By Anna Alsobrook, Watershed Outreach Coordinator at MountainTrue
As MountainTrue’s Watershed Outreach Coordinator, I facilitate volunteer water quality monitoring and restoration programs in the French Broad River watershed. When it comes to our water quality monitoring, performed under our French Broad Riverkeeper program, we field a lot of questions from the public on what E. coli is and when they should be concerned. Here is some helpful facts about E. coli to get you up to speed on Escherichia coli—E. coli.
How does E. coli get into water? We get increased levels E. coli in our waterways in three ways: It enters streams through agricultural runoff, it comes in from leaking sewer or septic infrastructure, and lastly, there is legacy bacteria that gets churned up during rain events. E. coli adheres to sediment particles, and during dry times, those particles fall to the bed of the river. When a storm rolls through, the sediment gets churned up into the water column, and more of it ends up in our water sample. How much of the E. coli is new influx versus old legacy bacteria is something we are still researching.

_Work to complete:_
1. According to the E. coli article, under which program does MountainTrue carry out its water quality monitoring?
2. State whether each statement agrees with the E. coli article, and quote the words of the article that decide it.
(a) Agricultural runoff is one route by which E. coli enters streams.
(b) During dry times, sediment particles carrying E. coli rise into the water column.
(c) The proportion of new E. coli influx relative to legacy bacteria has already been determined.
3. Continue the E. coli article from its last sentence.

_Entries provided:_
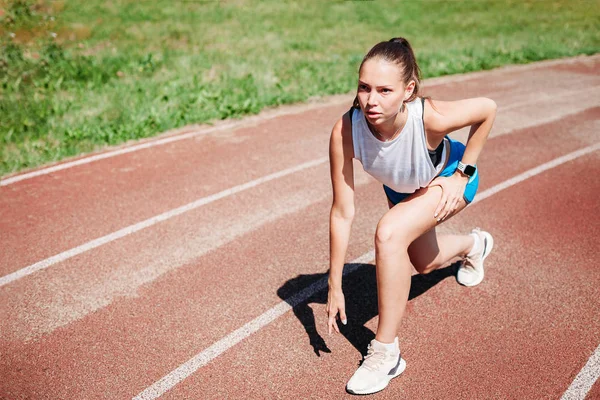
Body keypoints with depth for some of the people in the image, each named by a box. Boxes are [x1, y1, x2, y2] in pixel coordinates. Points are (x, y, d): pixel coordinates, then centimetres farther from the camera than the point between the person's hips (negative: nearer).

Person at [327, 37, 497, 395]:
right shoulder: (345, 131, -38)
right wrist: (335, 285, -26)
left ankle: (386, 353, -15)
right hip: (402, 188, 4)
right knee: (423, 263, 27)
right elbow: (342, 213, -31)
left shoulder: (431, 117, -43)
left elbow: (488, 109, -20)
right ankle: (474, 244, 65)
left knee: (389, 233, -32)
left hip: (446, 177, -4)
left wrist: (463, 173, -20)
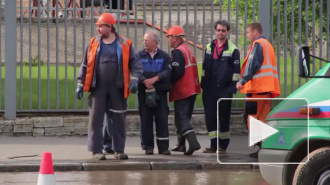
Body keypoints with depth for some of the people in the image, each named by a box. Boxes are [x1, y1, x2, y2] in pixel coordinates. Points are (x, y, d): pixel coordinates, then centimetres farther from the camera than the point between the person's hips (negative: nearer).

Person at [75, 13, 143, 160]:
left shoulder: (125, 45, 2)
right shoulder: (93, 43, 8)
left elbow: (136, 63, 1)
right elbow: (85, 65, 11)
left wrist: (134, 79, -14)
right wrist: (80, 84, 6)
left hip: (118, 88, -1)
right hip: (98, 88, 1)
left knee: (119, 119, 5)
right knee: (96, 119, -1)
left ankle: (119, 150, 15)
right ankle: (97, 150, 4)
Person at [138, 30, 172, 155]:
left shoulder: (164, 56, 7)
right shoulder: (139, 56, 7)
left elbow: (168, 71, -7)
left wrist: (155, 79, -21)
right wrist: (144, 81, -22)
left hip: (160, 92, 0)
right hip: (144, 92, 0)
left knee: (162, 119, -1)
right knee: (146, 120, 1)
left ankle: (163, 147, 3)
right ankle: (148, 146, 7)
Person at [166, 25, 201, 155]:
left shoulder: (178, 52, -15)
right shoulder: (188, 50, 15)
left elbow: (177, 72, -23)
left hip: (182, 91, -9)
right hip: (192, 89, 9)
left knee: (181, 118, -8)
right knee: (184, 117, 17)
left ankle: (193, 142, -21)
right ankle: (181, 143, 26)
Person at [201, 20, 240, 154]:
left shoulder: (232, 50, -2)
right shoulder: (209, 48, 13)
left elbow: (236, 71, -4)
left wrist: (232, 88, -10)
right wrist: (203, 85, 14)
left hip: (224, 89, -5)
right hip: (209, 90, 5)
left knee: (223, 118, 0)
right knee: (210, 117, 3)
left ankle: (223, 145, 7)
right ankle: (214, 144, 9)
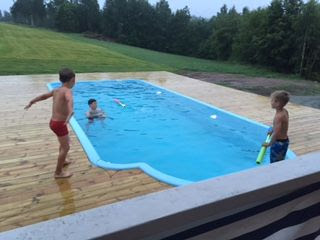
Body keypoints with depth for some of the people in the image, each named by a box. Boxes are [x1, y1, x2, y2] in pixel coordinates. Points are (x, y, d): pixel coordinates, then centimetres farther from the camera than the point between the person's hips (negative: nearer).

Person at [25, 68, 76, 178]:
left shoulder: (56, 90, 8)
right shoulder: (67, 91, -18)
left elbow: (43, 96, 24)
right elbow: (69, 100, -43)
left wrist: (31, 102, 40)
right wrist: (70, 112, -62)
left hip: (54, 121, 9)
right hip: (59, 124, -9)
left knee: (64, 143, 29)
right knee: (66, 147, 2)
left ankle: (62, 161, 48)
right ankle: (58, 172, 11)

_Results for the exercise:_
1. The French Broad Riverkeeper program.

2.
(a) Yes: "It enters streams through agricultural runoff"
(b) No: "during dry times, those particles fall to the bed of the river"
(c) No: "How much of the E. coli is new influx versus old legacy bacteria is something we are still researching."

3.
The reason we test for E. coli is because it is the best indicator for the presence of disease-causing bacteria, viruses, and protozoans. This does not mean a river without E. coli is always safe, nor does it mean that a river with some E. coli is a cesspool of pathogens. But there is a proven positive correlation between the presence of elevated levels of E. coli and illness or infections.
French Broad Riverkeeper samples once a week, each Wednesday morning. It takes approximately 18-24 hours of incubation before we get the results, which we usually post by Thursday afternoon on theswimguide.org—which delivers free water quality information for over 7,000 beaches, lakes, rivers, and swimming holes in eight countries. We use some of the best available technology in E. coli monitoring. We’ve cut down wait time from nearly half a week to less than a day, but it still takes several hours before we can post our results. So, it’s important to remember that our Swim Guide results are a snapshot in time, and, as you all know, the river is a dynamic entity, and can change at any moment due to weather and/or human influence.
That means that if it rains Tuesday night or Wednesday morning our testing results might be really high, but if we have five days in a row without rain, E. coli levels could be dramatically lower by Sunday. The opposite is true as well. If we test in the middle of a dry spell but then it rains on Wednesday evening, E. coli levels could spike but our testing will not have picked it up.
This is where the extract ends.